(The quotes in this post are paraphrased from my notes on this session)
One of the sessions I went to at Develop last week was “Why We Sold Our Studio and Why We Didn’t: A Candid Discussion About Selling Up or Staying Free”, which had a panel comprised of Ian Baverstock of Kuju, Paul Wedgewood from Splash Damage, and Sarah Chudley from Bizarre Creations.
I made it as a sensible and work relevant choice over potentially more entertaining sessions, but actually it was one of the best sessions I saw, with studio owners heckling from the audience. Some of it has been reported on already (Though Paul did an okay job of presenting Splash Damage, I don’t think the press are being entirely fair to him), but here are a few extra tidbits I got from it:
You’re only as good as your last game, whether internal or external. If PGR5 had flopped, noone would have wanted PGR6 (publisher or fan), and we’d have ended up doing Barbie Racing
Paul was extremely sceptical of studios that do make games like Barbie Racing, and even came off as a bit of an idealist; very passionate about what games should be and what studios should be doing. In response, Ian had some words to the effect of
That’s fine, as long as you keep rolling sixes. Roll a one and you’ll be thinking “Shit, I wish I’d sold”
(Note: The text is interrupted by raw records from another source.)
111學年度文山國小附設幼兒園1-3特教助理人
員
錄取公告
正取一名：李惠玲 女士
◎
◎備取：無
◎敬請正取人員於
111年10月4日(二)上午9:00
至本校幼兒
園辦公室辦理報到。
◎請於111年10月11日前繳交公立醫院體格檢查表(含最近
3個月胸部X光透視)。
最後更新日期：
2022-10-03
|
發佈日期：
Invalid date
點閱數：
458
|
and also pointed out that for every independent like Valve or Epic, there are probably another 100 studios that have taken the same high risk approach to IP and failed. Andrew Oliver also weighed in from the audience with “When there’s only one offer on the table you’ve got to take it, and if that’s Barbie Racing, so be it”.
An interesting dichotomy emerged during the panel, with Ian and Sarah both telling Paul he’d probably feel different if he had kids. Some studios are suited to young, single people, whereas Bizarre have found that the more people they have with families, the more flexible they’ve had to become, with some odd shift patterns designed to accommodate parents.
Overall there was a lot of pragmatism there, though it may have been a bit stacked to have 2/3 of the panel from studios that have sold. Overall, the consensus was that selling a studio grants a certain amount of financial security to the organisation itself rather than just the owners. Of course, though, that’s not necessarily the case when a global publisher needs to trim down and starts shutting studios.